Friday, July 28, 2017

Barbara Tuchman - The March Of Folly (Abacus, 1984) *****


Finally, after all these years, I've read the history book that was highly popular during my early twenties. And it matches all the expectations.

What is the March of Folly - it is the stupidity of those in power to create their own downfall when all the indicators demonstrate what is going to happen. Despite all the warnings, including from friends and close allies and counselors and advisors, the men in power still decide to move forward with their mad schemes, which will enexorably to their dawnfall.

The theme is the legend of the Trojan Horse, pulled inside Troy when filled with Greek soldiers who come out at night to open the gates so that the army can invade the city after so many years of battle. Did not all the Trojans warn not to bring the horse into the city? Yes, of course, but when stupidity reigns, it will not listen to reason.

The other historic moments to illustrate the March of Folly are the catholic popes of the 15th and early 16th century, who rule like modern day dictators, unhindered by any moral or ethical considerations, but lusting for sex, money and power. Instead of making the church more powerful, the exact opposite happened, and half of Europe turned its back on catholicism.

The second historic moment is how the Brits lost America as its land across the ocean. Tuchman describes in detail how stupidity and ignorance were the key characteristics of the politics in London at that time. "The attitude was a sense of superiority so dense as to be inpenetrable ... the (successive) ministries went through a full decade of mounting conflict with the colonies without any of them sending a representative, much less a minster, across the Atlantic to make acquaintance, to discuss, to find out what was spoiling, even endangering, the relationship and how it might be better managed".

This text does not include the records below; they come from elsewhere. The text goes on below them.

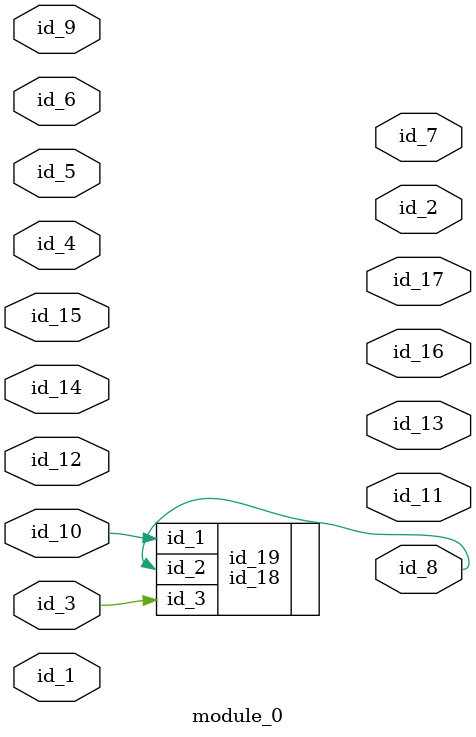
<source format=v>
module module_0 (
    id_1,
    id_2,
    id_3,
    id_4,
    id_5,
    id_6,
    id_7,
    id_8,
    id_9,
    id_10,
    id_11,
    id_12,
    id_13,
    id_14,
    id_15,
    id_16,
    id_17
);
  output id_17;
  output id_16;
  input id_15;
  input id_14;
  output id_13;
  input id_12;
  output id_11;
  input id_10;
  input id_9;
  output id_8;
  output id_7;
  input id_6;
  input id_5;
  input id_4;
  input id_3;
  output id_2;
  input id_1;
  id_18 id_19 (
      .id_2(id_8),
      .id_1(id_10),
      .id_3(id_3)
  );
endmodule

</source>
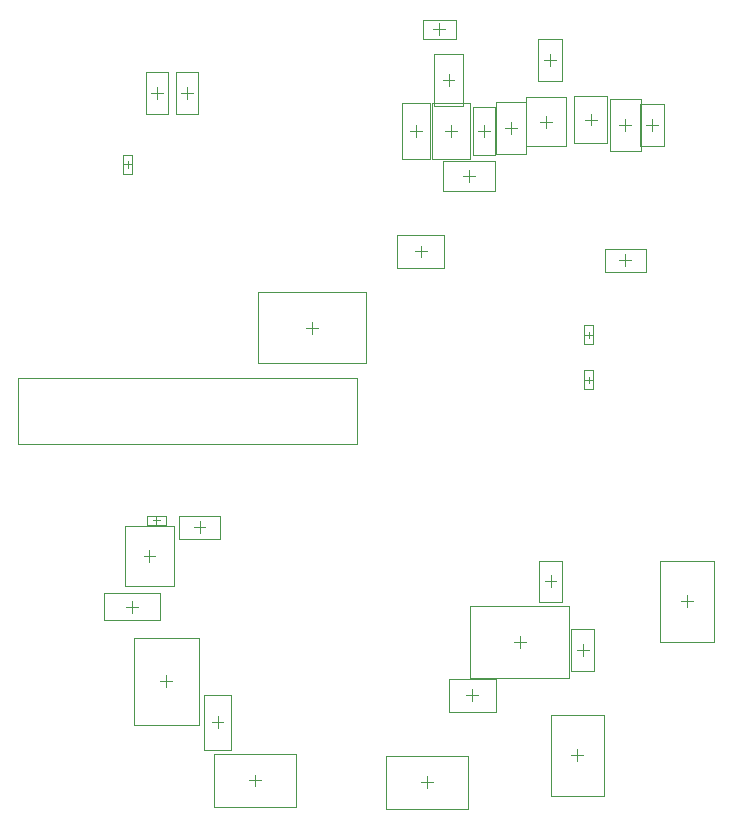
<source format=gbr>
G04 Layer_Color=32768*
%FSLAX26Y26*%
%MOIN*%
%TF.FileFunction,Other,Mechanical_15*%
%TF.Part,Single*%
G01*
G75*
%TA.AperFunction,NonConductor*%
%ADD63C,0.003937*%
%ADD81C,0.001968*%
D63*
X1653164Y-2162063D02*
X1692534D01*
X1672848Y-2181749D02*
Y-2142379D01*
X1760220Y-2390629D02*
X1799590D01*
X1779904Y-2410315D02*
Y-2370945D01*
X1411906Y-2561315D02*
Y-2521945D01*
X1392222Y-2541629D02*
X1431592D01*
X1550426Y-2363535D02*
X1589796D01*
X1570110Y-2383219D02*
Y-2343849D01*
X1451850Y-680805D02*
Y-641435D01*
X1432164Y-661121D02*
X1471536D01*
X1341850Y-680803D02*
Y-641433D01*
X1322164Y-661119D02*
X1361534D01*
X1224504Y-680527D02*
Y-641157D01*
X1204818Y-660843D02*
X1244188D01*
X2011850Y-660805D02*
Y-621435D01*
X1992166Y-641119D02*
X2031536D01*
X1921850Y-660805D02*
Y-621435D01*
X1902166Y-641119D02*
X1941536D01*
X1671614Y-443796D02*
Y-404426D01*
X1651928Y-424112D02*
X1691298D01*
X1742166Y-2742063D02*
X1781536D01*
X1761850Y-2761749D02*
Y-2722379D01*
X2127906Y-2248315D02*
Y-2208945D01*
X2108220Y-2228629D02*
X2147590D01*
X1242166Y-2832063D02*
X1281536D01*
X1261850Y-2851747D02*
Y-2812377D01*
X668678Y-2825685D02*
X708048D01*
X688362Y-2845369D02*
Y-2805999D01*
X1752063Y-543717D02*
X1862299D01*
X1752063Y-701197D02*
X1862299D01*
X1752063D02*
Y-543717D01*
X1862299Y-701197D02*
Y-543717D01*
X1807181Y-642143D02*
Y-602773D01*
X1787495Y-622457D02*
X1826865D01*
X1541850Y-670803D02*
Y-631433D01*
X1522164Y-651119D02*
X1561534D01*
X1382164Y-811121D02*
X1421536D01*
X1401850Y-830805D02*
Y-791435D01*
X1637912Y-629703D02*
X1677282D01*
X1657598Y-649387D02*
Y-610017D01*
X1301850Y-341749D02*
Y-302379D01*
X1282166Y-322063D02*
X1321536D01*
X1220566Y-1062418D02*
X1259937D01*
X1240253Y-1082103D02*
Y-1042734D01*
X1902166Y-1092063D02*
X1941536D01*
X1921850Y-1111749D02*
Y-1072379D01*
X1313165Y-492064D02*
X1352537D01*
X1332851Y-511750D02*
Y-472378D01*
X562850Y-2651747D02*
Y-2612377D01*
X543164Y-2632063D02*
X582534D01*
X316220Y-2077629D02*
X355590D01*
X335906Y-2097315D02*
Y-2057945D01*
X502851Y-2001748D02*
Y-1962379D01*
X483165Y-1982063D02*
X522535D01*
X258164Y-2247063D02*
X297534D01*
X277850Y-2266749D02*
Y-2227379D01*
X372402Y-2494976D02*
X411772D01*
X392087Y-2514661D02*
Y-2475291D01*
X360961Y-553638D02*
Y-514268D01*
X341276Y-533953D02*
X380646D01*
X460961Y-553638D02*
Y-514268D01*
X441276Y-533953D02*
X480646D01*
X858165Y-1317063D02*
X897535D01*
X877850Y-1336748D02*
Y-1297378D01*
D81*
X1712218Y-2230961D02*
Y-2093165D01*
X1633478Y-2230961D02*
Y-2093165D01*
Y-2230961D02*
X1712218D01*
X1633478Y-2093165D02*
X1712218D01*
X1819274Y-2459527D02*
Y-2321731D01*
X1740534Y-2459527D02*
Y-2321731D01*
Y-2459527D02*
X1819274D01*
X1740534Y-2321731D02*
X1819274D01*
X1333166Y-2486511D02*
X1490646D01*
X1333166Y-2596747D02*
X1490646D01*
Y-2486511D01*
X1333166Y-2596747D02*
Y-2486511D01*
X1735464Y-2483613D02*
Y-2243457D01*
X1404756Y-2483613D02*
Y-2243457D01*
X1735464D01*
X1404756Y-2483613D02*
X1735464D01*
X1414448Y-739861D02*
X1489252D01*
X1414448Y-582379D02*
X1489252D01*
Y-739861D02*
Y-582379D01*
X1414448Y-739861D02*
Y-582379D01*
X1278858Y-753639D02*
X1404842D01*
X1278858Y-568599D02*
X1404842D01*
Y-753639D02*
Y-568599D01*
X1278858Y-753639D02*
Y-568599D01*
X1179228Y-753363D02*
X1269780D01*
X1179228Y-568323D02*
X1269780D01*
Y-753363D02*
Y-568323D01*
X1179228Y-753363D02*
Y-568323D01*
X1972480Y-710017D02*
X2051220D01*
X1972480Y-572221D02*
X2051220D01*
Y-710017D02*
Y-572221D01*
X1972480Y-710017D02*
Y-572221D01*
X1870670Y-727733D02*
X1973032D01*
X1870670Y-554505D02*
X1973032D01*
Y-727733D02*
Y-554505D01*
X1870670Y-727733D02*
Y-554505D01*
X1632244Y-355214D02*
X1710984D01*
X1632244Y-493008D02*
X1710984D01*
X1632244D02*
Y-355214D01*
X1710984Y-493008D02*
Y-355214D01*
X1673268Y-2877891D02*
Y-2606237D01*
X1850434Y-2877891D02*
Y-2606237D01*
X1673268D02*
X1850434D01*
X1673268Y-2877891D02*
X1850434D01*
X2039322Y-2092803D02*
X2216488D01*
X2039322Y-2364457D02*
X2216488D01*
X2039322D02*
Y-2092803D01*
X2216488Y-2364457D02*
Y-2092803D01*
X1126024Y-2920645D02*
Y-2743481D01*
X1397678Y-2920645D02*
Y-2743481D01*
X1126024Y-2920645D02*
X1397678D01*
X1126024Y-2743481D02*
X1397678D01*
X552536Y-2914267D02*
Y-2737101D01*
X824188Y-2914267D02*
Y-2737101D01*
X552536Y-2914267D02*
X824188D01*
X552536Y-2737101D02*
X824188D01*
X1492638Y-564503D02*
X1591062D01*
X1492638Y-737733D02*
X1591062D01*
X1492638D02*
Y-564503D01*
X1591062Y-737733D02*
Y-564503D01*
X1488464Y-860333D02*
Y-761907D01*
X1315236Y-860333D02*
Y-761907D01*
X1488464D01*
X1315236Y-860333D02*
X1488464D01*
X1590668Y-712379D02*
Y-547025D01*
X1724528Y-712379D02*
Y-547025D01*
X1590668D02*
X1724528D01*
X1590668Y-712379D02*
X1724528D01*
X327410Y-1974377D02*
Y-1942881D01*
X390402Y-1974377D02*
Y-1942881D01*
X327410Y-1974377D02*
X390402D01*
X327410Y-1942881D02*
X390402D01*
X348078Y-1958629D02*
X369732D01*
X358906Y-1969457D02*
Y-1947803D01*
X1028638Y-1705528D02*
Y-1485055D01*
X-103252D02*
X1028638D01*
X-103252Y-1705528D02*
X1028638D01*
X-103252D02*
Y-1485055D01*
X1246732Y-353559D02*
X1356968D01*
X1246732Y-290567D02*
X1356968D01*
Y-353559D02*
Y-290567D01*
X1246732Y-353559D02*
Y-290567D01*
X1318993Y-1117535D02*
Y-1007299D01*
X1161513Y-1117535D02*
Y-1007299D01*
Y-1117535D02*
X1318993D01*
X1161513Y-1007299D02*
X1318993D01*
X1852954Y-1131433D02*
Y-1052693D01*
X1990748Y-1131433D02*
Y-1052693D01*
X1852954D02*
X1990748D01*
X1852954Y-1131433D02*
X1990748D01*
X1382063Y-578678D02*
Y-405450D01*
X1283639Y-578678D02*
Y-405450D01*
X1382063D01*
X1283639Y-578678D02*
X1382063D01*
X517574Y-2539543D02*
X608126D01*
X517574Y-2724583D02*
X608126D01*
X517574D02*
Y-2539543D01*
X608126Y-2724583D02*
Y-2539543D01*
X255196Y-2178023D02*
Y-1977235D01*
X416614Y-2178023D02*
Y-1977235D01*
X255196D02*
X416614D01*
X255196Y-2178023D02*
X416614D01*
X433953Y-1942693D02*
X571748D01*
X433953Y-2021434D02*
X571748D01*
Y-1942693D01*
X433953Y-2021434D02*
Y-1942693D01*
X185330Y-2292339D02*
Y-2201787D01*
X370370Y-2292339D02*
Y-2201787D01*
X185330Y-2292339D02*
X370370D01*
X185330Y-2201787D02*
X370370D01*
X500354Y-2640646D02*
Y-2349307D01*
X283819Y-2640646D02*
Y-2349307D01*
Y-2640646D02*
X500354D01*
X283819Y-2349307D02*
X500354D01*
X323559Y-602851D02*
X398362D01*
X323559Y-465055D02*
X398362D01*
Y-602851D02*
Y-465055D01*
X323559Y-602851D02*
Y-465055D01*
X423559Y-602851D02*
X498362D01*
X423559Y-465055D02*
X498362D01*
Y-602851D02*
Y-465055D01*
X423559Y-602851D02*
Y-465055D01*
X252024Y-772063D02*
X273676D01*
X262850Y-782889D02*
Y-761237D01*
X247102Y-803559D02*
Y-740567D01*
X278598Y-803559D02*
Y-740567D01*
X247102D02*
X278598D01*
X247102Y-803559D02*
X278598D01*
X696748Y-1435174D02*
Y-1198953D01*
X1058953Y-1435174D02*
Y-1198953D01*
X696748D02*
X1058953D01*
X696748Y-1435174D02*
X1058953D01*
X1789173Y-1340000D02*
X1810827D01*
X1800000Y-1350827D02*
Y-1329173D01*
X1784252Y-1371496D02*
Y-1308504D01*
X1815748Y-1371496D02*
Y-1308504D01*
X1784252D02*
X1815748D01*
X1784252Y-1371496D02*
X1815748D01*
X1789173Y-1490000D02*
X1810827D01*
X1800000Y-1500827D02*
Y-1479173D01*
X1784252Y-1521496D02*
Y-1458504D01*
X1815748Y-1521496D02*
Y-1458504D01*
X1784252D02*
X1815748D01*
X1784252Y-1521496D02*
X1815748D01*
%TF.MD5,f2151dfdde362f1a7254dc7f2f7f3317*%
M02*

</source>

The last example is about the United States' desperate attempts to win the Vietnam war, and when everybody saw the stupidity of what was happening, the needless bloodshed, the hundreds of thousands of victims, the United States government still kept moving forward to an inevitable loss. As the French General Leclerc said to his political advisor prior to the war 'it would take 500,000 men to do it, and even then it could not be done'. The amount of men sacrificed was indeed an underestimation.

In the current world, with other madmen ruling the world: Trump and Putin for the major powers, and many other of a minor order, yet equally mad, such as Erdogan, Duterte, Maduro, Kabila, Mugabe, to name just a few, the book remains a strongly recommended read.

Listen to these sentences, "When private interest is placed before public interests, and private ambition, greed and the bewitchment of exercising power determine policy, the public interest necessarily loses" or "Personal self-interest belongs to every time and becomes folly when it dominates government" or "Their three outstanding attitudes - obliviousness to the growing disaffection of constituents, primacy of self-aggrandizement, illusion of invulnerable status - are persistent aspects of folly" and know they refer to the popes of the 15th century, they are still equally valid for many of the rulers of today.

And as a final comment: this history book reads like a novel. She writes with passion, not hiding her own opinion. In that sense it's more of a pamphlet, albeit a hefty one, but one that is crammed with facts as it should be for a well-researched history book. Of course you know what's going to happen, and the fact that the cases are so extreme, the stupidity so overwhelming, the human cost so high, make the novel all the more important today.